Thursday, September 30, 2010

God Initiates Massive Recall

WASHINGTON – God is recalling more than 10 million items over safety concerns.

The Consumer Product Safety Commission said Thursday that several of the products being recalled involved injuries.

In the recall of about 7 million sticks, the agency is aware of 10 reports of children being hurt. Six of them required medical attention.

The sticks — some of which which feature popular decorations like leaves and twigs — have a protruding end that children can strike, sit on or fall on, leading to injuries that the commission said can include genital bleeding.

God is also recalling more than 1 million pairs of legs, after 14 reports of problems. Seven children required stitches, the commission said.

The legs are designed to walk and run freely, but children can fall, resulting in cuts and other injuries.

CPSC Chairman said God needs to do more to build safety into his products before they are released to the public. But she also offered praise to God for "taking the right steps by agreeing to these recalls and offering consumers free repairs or replacement."

The two other God recalls were:

_More than 2.8 million tons of fresh air (too much can be damaging), several sizes of river rocks (these can be misused by throwing at people, or tripped over causing injury), dirt (if thrown can get in someone's eye), the oceans (drowning hazard), and anything anyone finds to be fun. Anything can pose untold hazards to children, said CPSC. The agency said there were more than 50 reports of fun things causing harm.

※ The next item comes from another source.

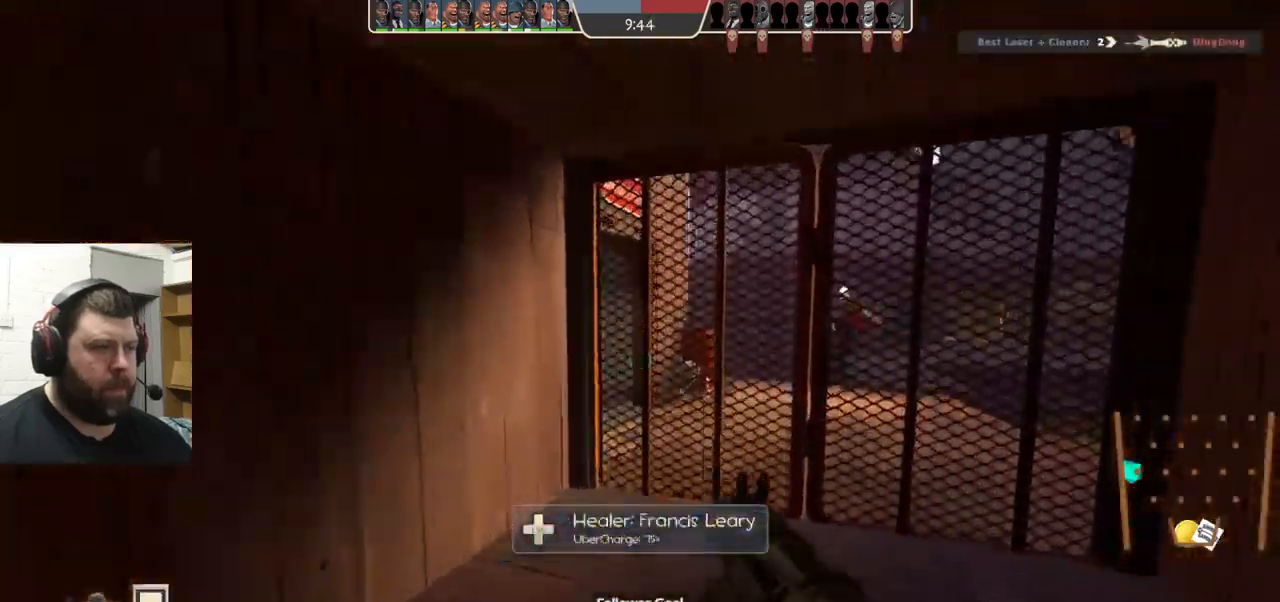
{"buttons": [], "left_stick": "down", "right_stick": "center", "events": [[267, "R2", "down"], [350, "left_stick", "down"], [400, "R2", "up"]]}
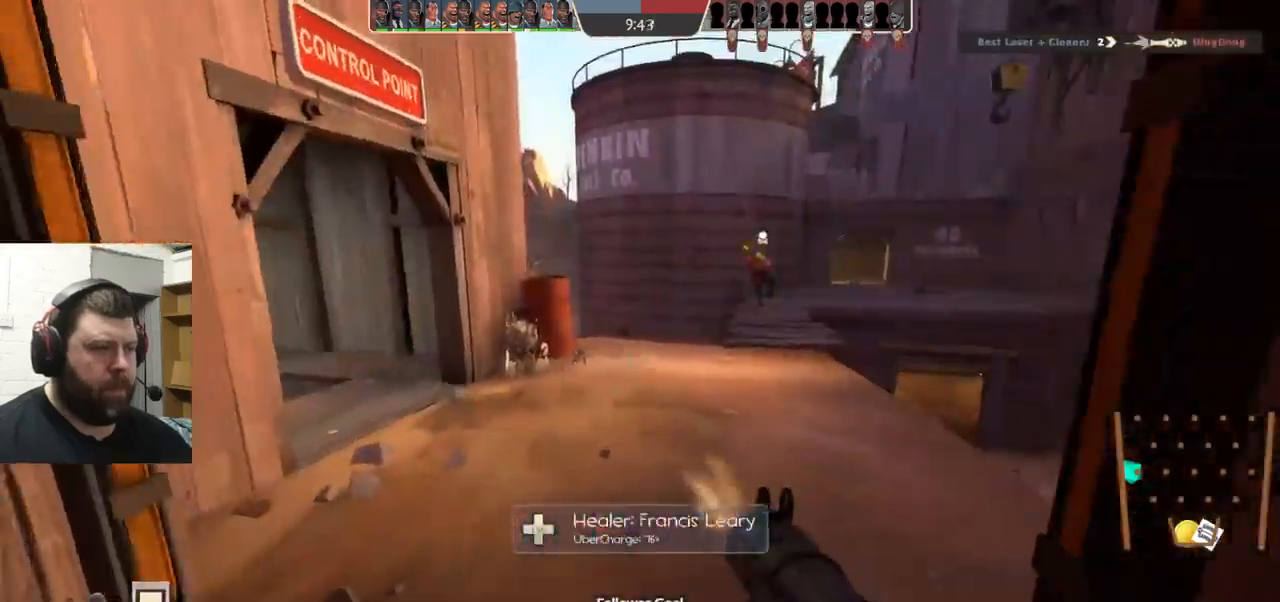
{"buttons": [], "left_stick": "center", "right_stick": "center", "events": [[350, "left_stick", "center"]]}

_About 100,000 Fisher-Price Little People Wheelies Stand 'n Play Rampway toys. The wheels on the purple and green cars can come off, posing a choking hazard.

Consumers can visit the God's website for more information on the dates of sale and model numbers for the recalled products, or they may simply choose to pay more attention to their children, teach them right from wrong and learn how to use a band-aid.


OK, the last one was serious, as anything marketed for under age 3 should not pose a choking hazard. The actual article can be found here.

I read that this morning and it mostly made me shake my head and go HUH? Look, I really am sorry if your kid got hurt. Kiss the bobo and apply a band-aid, and move on to the next thing! If you expect your kid to fall and NEVER get hurt, you are in for a big surprise! Why not just bubble wrap the poor kid and get it over with?

If we were talking sharp points on a toy that would be different. I have had 5 of those very trikes and I know what that key looks like. Sure, it might hurt someone who fell on it "just right". How the heck does a kid fall on it to cause "genital bleeding" anyway? But the bigger question is - out of 7 million trikes in this recall alone, is TEN injuries really worth a recall? SIX of them "required medical attention" - what does that mean, exactly? Is it a band-aid, or a rush to the emergency room in an ambulance? How many of those were genital bleeders? What were the kids doing with/on the trikes when they were injured? These are the things I would like to know. I think we have a right to know! To be honest, though, six rushes to the emergency room would still not justify a recall in my mind. I can also guarantee you that if my children were still using those trikes, they would keep right on using them.

It is a fact that KIDS FALL. Sometimes kids fall when there is something in front of them and they might GET HURT, whether or not the item is actually"dangerous" or not. I have news for people - getting injured by something does not mean the item itself is inherently dangerous. If I trip on my rug and get rug burn do we recall the rug? How about the piece of paper left on the floor and I slipped and twisted my knee on it, which put me in serious pain for weeks?

"Massive recall of printer paper! Please return all such paper to the place of purchase immediately. When left on the floor, this paper poses a severe slipping/knee twisting hazard which may require medical attention or at the very least lots of Advil. Do not delay your return of this very dangerous item which has also been implicated in several reports of paper cuts!"

Another newsflash - LIFE is dangerous. Life actually has a 100% mortality rate.

Truly dangerous products are another matter and I do not intend to make light of those or any injury stemming from them. We have just gotten so ridiculous about these things that it's really hard to take most of the seriously anymore.

Check out this page of actual product warnings. Are all of them real? I have no idea. But I have seen enough for myself to know that they're out there!

How about if we use some common sense (which is actually not so common), learn to use band-aids, supervise our kids, and teach them not to jump onto their tricycle from the dining room table with no underpants on. Then we worry about recalling the TRULY dangerous products and moving on with our lives.